_Required work_
Copy a stretch of the changelog word for word, starting at the words "All notable changes" and stopping after "SSO / OIDC guide.".

_Selected passage_
________

Skip to main content

Changelog

All notable changes to RAG-DocBot are documented here.


[1.8.0]

Added

  • Federated login (OIDC / SSO) — multi-provider OpenID Connect login with Authorization Code + PKCE (S256). Pre-built support for Microsoft Entra ID, Google Workspace, Keycloak, and any standards-compliant OIDC IdP. Provider configuration is managed via the admin UI (oidc_providers Postgres table); env-var-based config (OIDC_PROVIDERS / OIDC_<NAME>_*) remains as a fallback when the table is empty. client_secret is encrypted at rest; a secret_set: bool flag is returned by the API instead of the secret value. JIT user provisioning on first login; group sync from IdP claims; OIDC_<NAME>_ADMIN_GROUPS auto-promotes users to admin. See the SSO / OIDC guide.
  • TOTP MFA (Two-Factor Authentication) — time-based one-time passwords as a second factor for any account. Enrollment returns a QR SVG plus 10 single-use recovery codes. TOTP secrets encrypted at rest with AES-256-GCM. See the MFA / TOTP guide.
  • Groups & Resource ACL (Enterprise) — per-connector and per-integration access control enforced at retrieval time via Qdrant payload filters. Built-in everyone group seeded on first boot. Admins can define groups, assign users, and set ACL on connectors/integrations. Admin role bypasses all ACL checks. See the Groups & ACL guide.

________

_Data for analysis_

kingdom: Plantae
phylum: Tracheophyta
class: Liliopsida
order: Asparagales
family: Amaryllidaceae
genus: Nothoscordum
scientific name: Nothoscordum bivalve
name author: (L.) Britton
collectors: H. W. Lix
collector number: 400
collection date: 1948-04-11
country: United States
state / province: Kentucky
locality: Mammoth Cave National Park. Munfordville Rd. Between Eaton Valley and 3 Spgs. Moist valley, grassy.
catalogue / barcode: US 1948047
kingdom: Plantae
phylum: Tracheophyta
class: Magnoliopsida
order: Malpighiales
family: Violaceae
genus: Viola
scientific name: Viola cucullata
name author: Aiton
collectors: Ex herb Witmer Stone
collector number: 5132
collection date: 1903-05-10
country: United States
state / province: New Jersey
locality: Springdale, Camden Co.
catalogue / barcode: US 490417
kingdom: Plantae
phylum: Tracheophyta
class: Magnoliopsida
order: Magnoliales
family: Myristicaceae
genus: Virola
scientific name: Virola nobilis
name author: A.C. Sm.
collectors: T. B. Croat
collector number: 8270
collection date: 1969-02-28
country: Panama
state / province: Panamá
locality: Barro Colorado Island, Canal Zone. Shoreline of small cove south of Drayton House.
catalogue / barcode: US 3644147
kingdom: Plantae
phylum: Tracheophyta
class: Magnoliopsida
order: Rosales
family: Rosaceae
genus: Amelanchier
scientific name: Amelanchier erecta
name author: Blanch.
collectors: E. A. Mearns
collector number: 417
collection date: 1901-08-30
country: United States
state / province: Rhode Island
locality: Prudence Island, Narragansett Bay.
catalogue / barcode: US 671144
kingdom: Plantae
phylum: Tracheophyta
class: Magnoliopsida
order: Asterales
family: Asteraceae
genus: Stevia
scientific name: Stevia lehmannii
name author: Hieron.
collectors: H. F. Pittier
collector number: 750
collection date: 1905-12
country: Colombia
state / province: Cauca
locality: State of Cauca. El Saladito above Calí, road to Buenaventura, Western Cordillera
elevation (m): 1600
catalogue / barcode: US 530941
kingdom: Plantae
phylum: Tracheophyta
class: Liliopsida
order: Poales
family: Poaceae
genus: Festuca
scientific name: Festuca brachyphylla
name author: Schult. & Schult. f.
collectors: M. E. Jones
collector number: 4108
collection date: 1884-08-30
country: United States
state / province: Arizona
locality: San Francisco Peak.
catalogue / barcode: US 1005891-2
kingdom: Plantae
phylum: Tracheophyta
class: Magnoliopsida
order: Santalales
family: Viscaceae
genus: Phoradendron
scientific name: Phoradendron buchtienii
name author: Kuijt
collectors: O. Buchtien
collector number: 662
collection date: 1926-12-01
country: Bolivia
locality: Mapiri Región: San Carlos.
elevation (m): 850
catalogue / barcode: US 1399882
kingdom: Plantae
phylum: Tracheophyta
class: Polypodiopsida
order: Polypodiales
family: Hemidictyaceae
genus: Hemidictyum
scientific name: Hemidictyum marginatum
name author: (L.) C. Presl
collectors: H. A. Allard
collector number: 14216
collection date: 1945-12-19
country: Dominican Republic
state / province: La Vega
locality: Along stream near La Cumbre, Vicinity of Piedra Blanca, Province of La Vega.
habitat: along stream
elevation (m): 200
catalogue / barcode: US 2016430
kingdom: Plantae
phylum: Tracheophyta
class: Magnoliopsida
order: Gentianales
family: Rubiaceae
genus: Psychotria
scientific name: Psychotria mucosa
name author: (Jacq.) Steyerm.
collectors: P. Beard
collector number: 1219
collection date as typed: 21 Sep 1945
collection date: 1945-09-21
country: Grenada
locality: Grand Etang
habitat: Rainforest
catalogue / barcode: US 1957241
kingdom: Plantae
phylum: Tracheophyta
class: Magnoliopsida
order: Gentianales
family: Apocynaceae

________

_Your response_
All notable changes to RAG-DocBot are documented here.


[1.8.0]

Added

  • Federated login (OIDC / SSO) — multi-provider OpenID Connect login with Authorization Code + PKCE (S256). Pre-built support for Microsoft Entra ID, Google Workspace, Keycloak, and any standards-compliant OIDC IdP. Provider configuration is managed via the admin UI (oidc_providers Postgres table); env-var-based config (OIDC_PROVIDERS / OIDC_<NAME>_*) remains as a fallback when the table is empty. client_secret is encrypted at rest; a secret_set: bool flag is returned by the API instead of the secret value. JIT user provisioning on first login; group sync from IdP claims; OIDC_<NAME>_ADMIN_GROUPS auto-promotes users to admin. See the SSO / OIDC guide.